The sons of former Longhorn All-American, member of the College Football Hall of Fame, and NFL Pro Bowler Johnnie Johnson committed to Charlie Strong and the Longhorns. Kirk is the ninth commitment for the 2015 class and Collin Johnson represents the first commitment for the 2016 Horns. The San Jose Valley Christian prepsters also represent a welcome incursion into California - a place we've long argued is an untapped, more accessible resource for the program than the blood sport of SEC country recruiting. Maybe we can open up some new recruiting lines through these Longhorns legacies.

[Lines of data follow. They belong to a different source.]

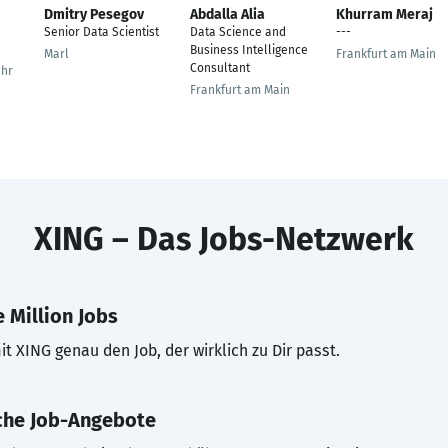
Dmitry Pesegov
Abdalla Alia
Khurram Meraj
Senior Data Scientist
Data Science and
---
Business Intelligence
Marl
Frankfurt am Main
Consultant
uhr
Frankfurt am Main
XING – Das Jobs-Netzwerk
 Million Jobs
t XING genau den Job, der wirklich zu Dir passt.
che Job-Angebote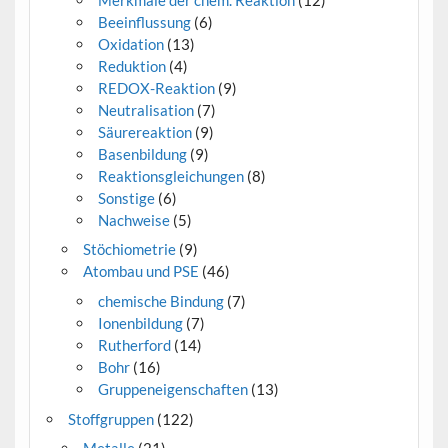
Beeinflussung
(6)
Oxidation
(13)
Reduktion
(4)
REDOX-Reaktion
(9)
Neutralisation
(7)
Säurereaktion
(9)
Basenbildung
(9)
Reaktionsgleichungen
(8)
Sonstige
(6)
Nachweise
(5)
Stöchiometrie
(9)
Atombau und PSE
(46)
chemische Bindung
(7)
Ionenbildung
(7)
Rutherford
(14)
Bohr
(16)
Gruppeneigenschaften
(13)
Stoffgruppen
(122)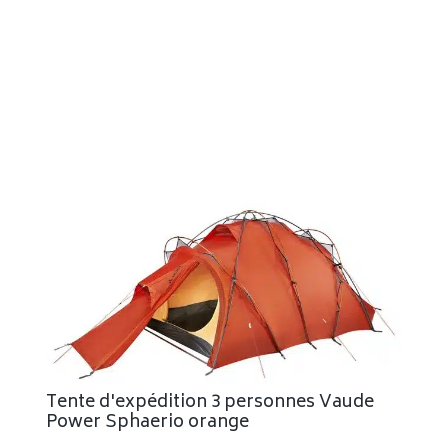
Tente d'expédition 3 personnes Vaude
Power Sphaerio orange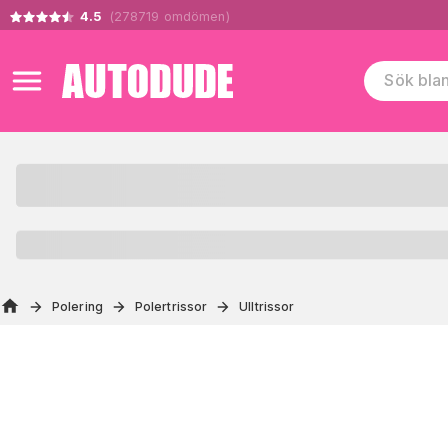
4.5
(
278719
omdömen
)
Polering
Polertrissor
Ulltrissor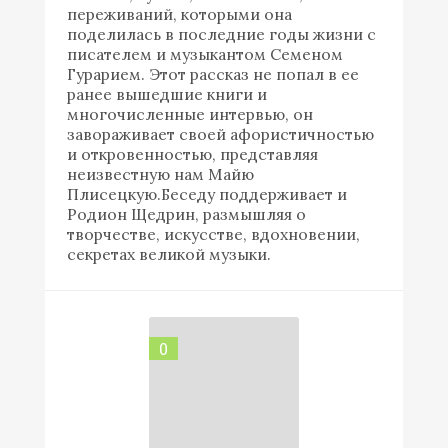
переживаний, которыми она
поделилась в последние годы жизни с
писателем и музыкантом Семеном
Гурарием. Этот рассказ не попал в ее
ранее вышедшие книги и
многочисленные интервью, он
завораживает своей афористичностью
и откровенностью, представляя
неизвестную нам Майю
Плисецкую.Беседу поддерживает и
Родион Щедрин, размышляя о
творчестве, искусстве, вдохновении,
секретах великой музыки.
0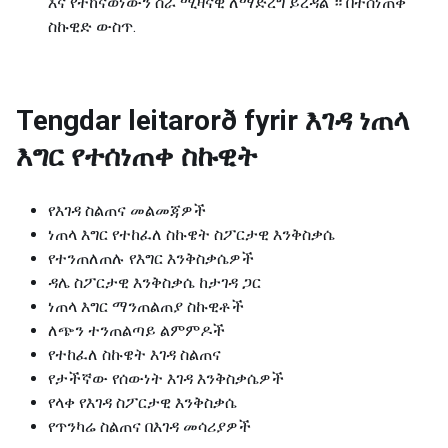
እና የተከናወነውን ስራ ሚዛናዊ ለማድረግ ይረዳል ። በተሰነጠቀ
ስኩዊድ ውስጥ.
Tengdar leitarorð fyrir
እገዳ ነጠላ
እግር የተሰነጠቀ ስኩዊት
የእገዳ ስልጠና መልመጃዎች
ነጠላ እግር የተከፈለ ስኩዌት ስፖርታዊ እንቅስቃሴ
የተንጠለጠሉ የእግር እንቅስቃሴዎች
ዳሌ ስፖርታዊ እንቅስቃሴ ከታገዳ ጋር
ነጠላ እግር ማንጠልጠያ ስኩዊቶች
ለጭን ተንጠልጣይ ልምምዶች
የተከፈለ ስኩዌት እገዳ ስልጠና
የታችኛው የሰውነት እገዳ እንቅስቃሴዎች
የላቀ የእገዳ ስፖርታዊ እንቅስቃሴ
የጥንካሬ ስልጠና በእገዳ መሳሪያዎች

They're an exciting package deal.
Collin Johnson - 6-4, 185, WR, 2016
It doesn't take many highlights to see why the young receiver has bewitching potential despite playing in an offense geared around the running game. In fact, seeing the second clip was all I needed. Collin snatches the ball out of the air decisively, has a huge receiving radius, good body control and the ability to get out of his breaks. Currently rated as the #11 prospect in California and a four star athlete, he has a lot of upside left to explore. And it's nice to see that he's at least a willing blocker.

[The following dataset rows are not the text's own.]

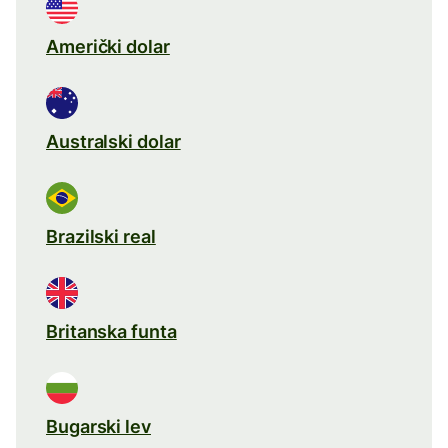
Američki dolar
Australski dolar
Brazilski real
Britanska funta
Bugarski lev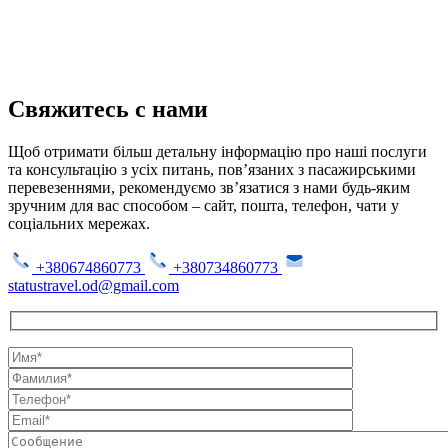
Свяжитесь с нами
Щоб отримати більш детальну інформацію про наші послуги
та консультацію з усіх питань, пов’язаних з пасажирськими
перевезеннями, рекомендуємо зв’язатися з нами будь-яким
зручним для вас способом – сайт, пошта, телефон, чати у
соціальних мережах.
+380674860773
+380734860773
statustravel.od@gmail.com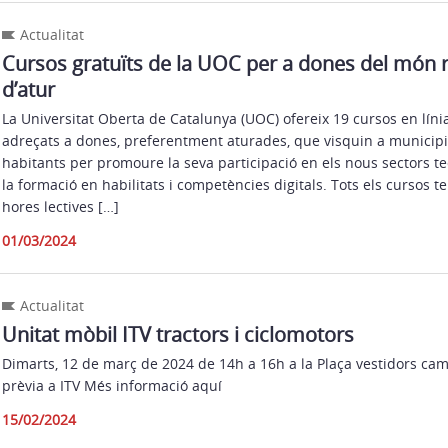
Actualitat
Cursos gratuïts de la UOC per a dones del món r
d’atur
La Universitat Oberta de Catalunya (UOC) ofereix 19 cursos en líni
adreçats a dones, preferentment aturades, que visquin a municip
habitants per promoure la seva participació en els nous sectors t
la formació en habilitats i competències digitals. Tots els cursos
hores lectives […]
01/03/2024
Actualitat
Unitat mòbil ITV tractors i ciclomotors
Dimarts, 12 de març de 2024 de 14h a 16h a la Plaça vestidors camp
prèvia a ITV Més informació aquí
15/02/2024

Developmentally, Collin has a slight build, but his genetics and frame suggest that putting on 25-30 pounds of quality weight will be a breeze, making him even more effective as a high level possession receiver and red zone threat. He doesn't have elite speed, but this is a 16 year old athlete with a ton of athletic ability still yet untapped. As he gains weight and learns to pin DBs on his hip, he'll become an effective downfield threat winning 50/50 balls. I'm anxious to see his development over the next two years.
Kirk Johnson 6-0, 190, RB/DB, 2015
That first highlight is hilarious and somewhat unfair. Apparently they were playing a high school JV?
Older brother Kirk is ranked as the #30 prospect in California by 24-7. He ran for 1228 yards in only 7 games as a junior (sidelined by injury) while averaging over 8 yards per carry. Johnson is an effective, physical runner with exceptional balance and the ability to plant and accelerate upfield, but he lacks top end speed and I like his athleticism projected to another position if he can't alter his upright running style sufficiently to deal with higher level athletes and the gaping holes he's used to experiencing. 24-7 has him ranked as a 4 star athlete, but Rivals views him as a more marginal 3 star prospect.
From a developmental perspective, Kirk's size, balance and body control suggest potential at several other positions if he can't translate his never-say-die running skill set to the college game. It's worth noting that Kirk is an 18 year old junior. We'll see what that means to his ceiling.